The techniques described herein may be implemented in hardware, software, firmware, or any combination thereof. Various features described as modules, units or components may be implemented together in an integrated logic device or separately as discrete but interoperable logic devices or other hardware devices. In some cases, various features of electronic circuitry may be implemented as one or more integrated circuit devices, such as an integrated circuit chip or chipset.
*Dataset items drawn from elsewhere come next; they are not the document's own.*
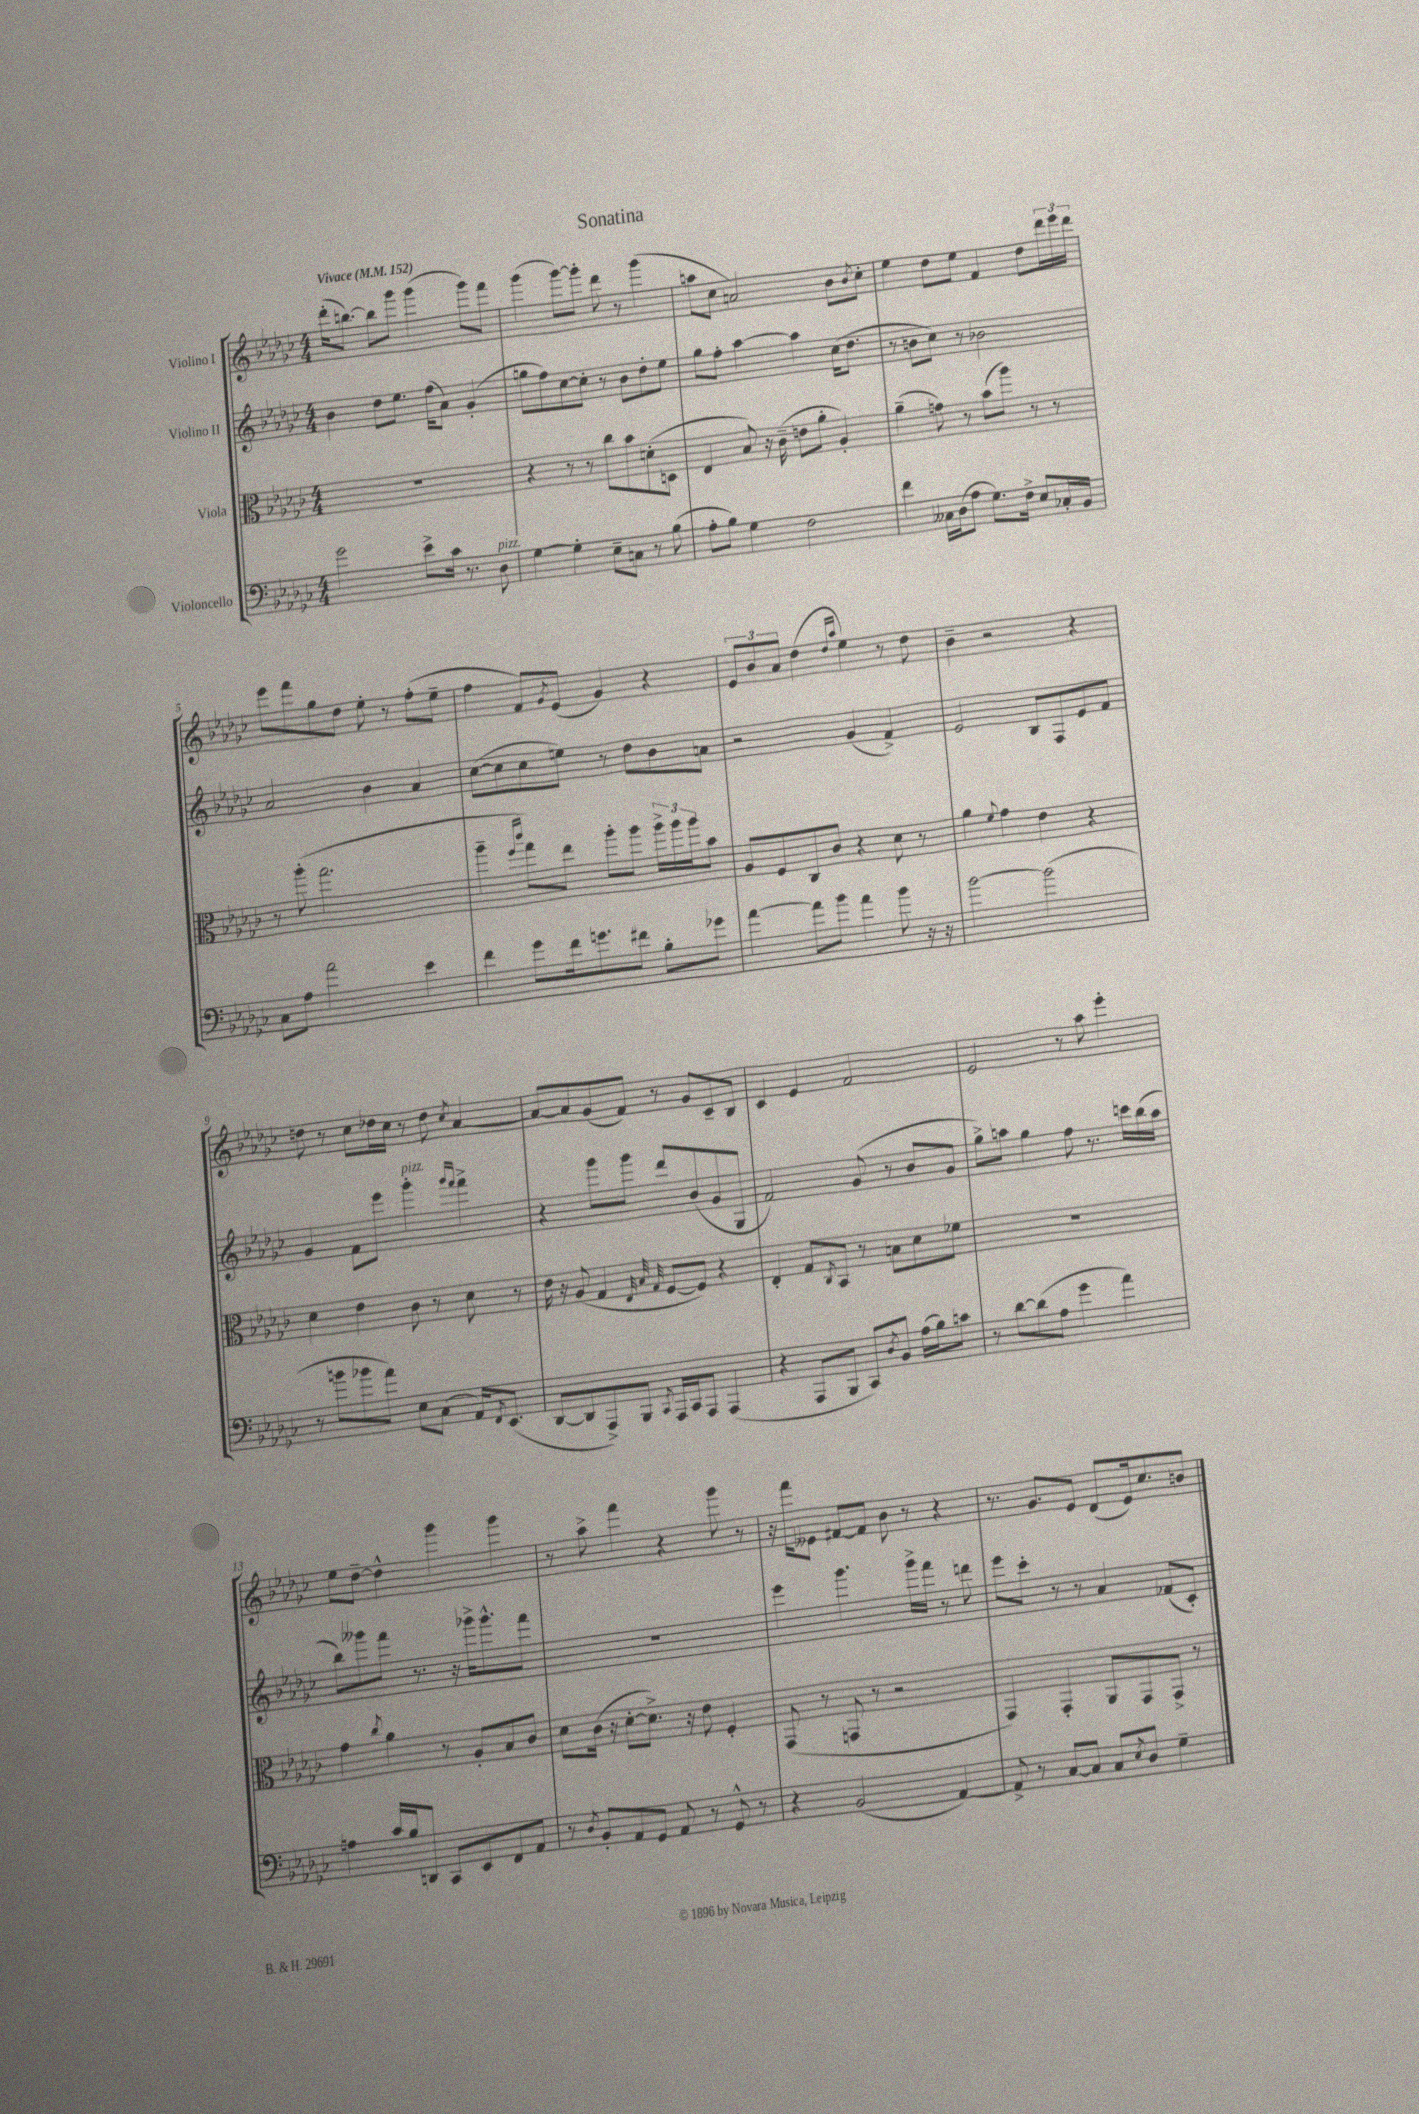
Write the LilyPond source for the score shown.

\header { title = "Sonatina" }
<<
\new StaffGroup <<
\new Staff = "s0" \with { instrumentName = "Violino I" } {
    \clef treble \key ges \major \numericTimeSignature \time 4/4 \tempo "Vivace" 4 = 152
    des'''16-.( b''8.~) b''8 ges'''8 ges'''4( ges'''8) f'''8 |
    ges'''4( ges'''8~) ges'''8-. des'''8 r8 ges'''4( |
    a''8 ces''8 a'2) bes'8 \acciaccatura { bes'8 } ces''8-. |
    ees''4 des''8 ees''8 f'4 des''8 \tuplet 3/2 { des'''16 ees'''16 des'''16 } |
    ees'''8 f'''8 ges''8 des''8 ees''8-. r8 f''8-.( ees''8-- |
    f''4 f'8) \acciaccatura { ges'8 } ees'8( ges'4) r4 |
    \tuplet 3/2 { ees'8 bes'8 aes'8 } des''4( \grace { des''16 aes''16 } ees''4) r8 des''8 |
    bes'4-- r2 r4 |
    d''8 r8 ces''8 des''16 ces''16 r8 des''8 \acciaccatura { ces''8 } aes'4~ |
    aes'8~ aes'8 ges'8( f'8) r8 ges'8 ces'8-- bes8 |
    ces'4 ees'4 f'2 |
    ees'2 r8 aes''8 ees'''4-. |
    ees''8 des''8~-- des''4-^ ges'''4 ges'''4 |
    r8 aes''8-> f'''4 r4 ges'''8 r8 |
    r16 f'''16 eeses'8 fis'8~ fis'8 bes'8 r8 r4 |
    r8. ges'8. ees'8 des'8( ees'16) ces''8. b'8 \bar "|." |
}
\new Staff = "s1" \with { instrumentName = "Violino II" } {
    \clef treble \key ges \major \numericTimeSignature \time 4/4
    bes'4 des''8 ees''8. f''16( aes'8) ges'4-.( |
    g''8 f''8) ces''8~ ces''8-. r8 bes'8 des''8-. ees''8 |
    ges''8 f''8-. aes''4~ aes''4 ces''16( des''8. |
    r8 b'8 ces''8) r8 bes'2 |
    aes'2 bes'4 aes'4 |
    ces''8~( ces''8 ces''8 e''8) r8 des''8 bes'8 a'8 |
    r2 ges'4( f'4->) |
    ees'2 bes8 f8 ees'8 f'8 |
    ges'4 f'8 ees'''8 ges'''4-.^\markup { \italic "pizz." } \grace { ges'''16 f'''16 } f'''4-> |
    r4 ges'''8 ges'''8 des'''8 bes'8( ges'8 ges8 |
    f'2) ges'8( r8 bes'8 ges'8 |
    ges''8->) a''8 ges''4 f''8 r8. c'''16 bes''16( a''16 |
    bes''8) geses'''8 f'''8 r8. r16 ges'''16-> ges'''8.-^ f'''8 |
    R1 |
    ees'''4 ges'''4. ges'''16-> f'''16 r8 d'''8 |
    ees'''8 ces'''8-. r8 r8 aes'4 fes'8( ces'8-.) \bar "|." |
}
\new Staff = "s2" \with { instrumentName = "Viola" } {
    \clef alto \key ges \major \numericTimeSignature \time 4/4
    R1 |
    r4 r8 r8 ces''8 bes'8 d'8-.( d8 |
    ees4 bes8) r16 ces'16--( e'8 aes'8-. aes4-.) |
    aes'4--( g'8) r8 bes'8( aes''8) r8 r8 |
    r8 aes''8-.( ges''2. |
    aes''4-- \grace { f''16 ces'''16 } ges''8) ees''8 aes''8-. aes''8 \tuplet 3/2 { aes''16-> aes''16 aes''16 } bes'8 |
    aes8 f8 ces8 ces'8 r4 des'8 r8 |
    aes'4 \appoggiatura { f'8 } ges'4 ees'4 r4 |
    des'4 ees'4 ces'8 r8 des'8 r8 |
    ees'16 r16 aes8( ges4 \grace { ees32 bes32 ges32 } f8~ f8) r4 |
    ees4-. ges8 \acciaccatura { ces8 } bes,8 r8 b8 des'8 fes'8 |
    R1 |
    ges'4 \acciaccatura { ces''8 } aes'4 r8 aes8-. bes8 ces'8 |
    des'8 ces'16( r16 des'8~-. des'8.->) r16 ees'8 f4-. |
    ges,8( r8 g,8 r8 r2 |
    ges,4) ges,4-. aes,8 ges,8 ges,8-> r8 \bar "|." |
}
\new Staff = "s3" \with { instrumentName = "Violoncello" } {
    \clef bass \key ges \major \numericTimeSignature \time 4/4
    ges'2 ees'8-> ces'16 r8. des8^\markup { \italic "pizz." } |
    ges4~ ges4-. ees8-- c8 r8 bes8( |
    aes8-. bes8) ges4 f2 |
    f'4 ceses16 des16( aes8 ges8.) f16-> ees8 ces16-. bes,16 |
    ces8 aes8 aes'2 ees'4 |
    f'4 ges'8 f'16 g'8. fis'8 bes8-. ges'8 |
    aes'4~ aes'8 bes'8 aes'4 bes'8 r16 r16 |
    bes'2~ bes'2( |
    r8 b'8 bes'8 aes'8) ees8 ces8( aes,16) \acciaccatura { f,8 } ees,8.( |
    des,8~ des,8 aes,,8->) bes,,8 \acciaccatura { ces,8 } aes,,16 ces,16 aes,,8 aes,,4( |
    r4 aes,,8 bes,,8 ces,8) \acciaccatura { des8 } bes,8 aes16( bes16) c'8 |
    r8 des'8~ des'8( aes8 ges'4 aes'4) |
    a4 ces'16 bes16 d,8 ces,8 ees,8 f,8 aes,8 |
    r8 \acciaccatura { des8 } bes,8-. aes,8 ges,8 aes,8 r8 ges,8-^ r8 |
    r4 bes,2( aes,4~) |
    aes,8-> r8 ces8~ ces8 ces8 \acciaccatura { ees8 } des8 ges4-- \bar "|." |
}
>>
>>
If implemented in hardware, this disclosure may be directed to an apparatus such as a processor or an integrated circuit device, such as an integrated circuit chip or chipset. Alternatively or additionally, if implemented in software or firmware, the techniques may be realized at least in part by a computer-readable data storage media comprising instructions that, when executed, cause one or more processors to perform one or more of the methods described above. For example, the computer-readable data storage media may store such instructions for execution by one or more processors.
A computer-readable medium may form part of a computer program product, which may include packaging materials. A computer-readable medium may comprise a computer data storage medium such as random-access memory (RAM), read-only memory (ROM), non-volatile random access memory (NVRAM), electrically erasable programmable read-only memory (EEPROM), Flash memory, magnetic or optical data storage media, and the like. In some examples, an article of manufacture may comprise one or more computer-readable storage media. Computer-readable storage media may be distributed among multiple packages, devices, or other components capable of being configured with computer instructions.
In some examples, the computer-readable storage media may comprise non-transitory media. The term “non-transitory” may indicate that the storage medium is not embodied in a carrier wave or a propagated signal. In certain examples, a non-transitory storage medium may store data that can, over time, change (e.g., in RAM or cache).
The code or instructions may be software and/or firmware executed by processing circuitry including one or more processors, such as one or more digital signal processors (DSPs), general purpose microprocessors, application-specific integrated circuits (ASICs), field-programmable gate arrays (FPGAs), or other equivalent integrated or discrete logic circuitry. Accordingly, the term “processor,” as used herein may refer to any of the foregoing structure or any other structure suitable for implementation of the techniques described herein. In addition, in some aspects, functionality described in this disclosure may be provided within software modules or hardware modules.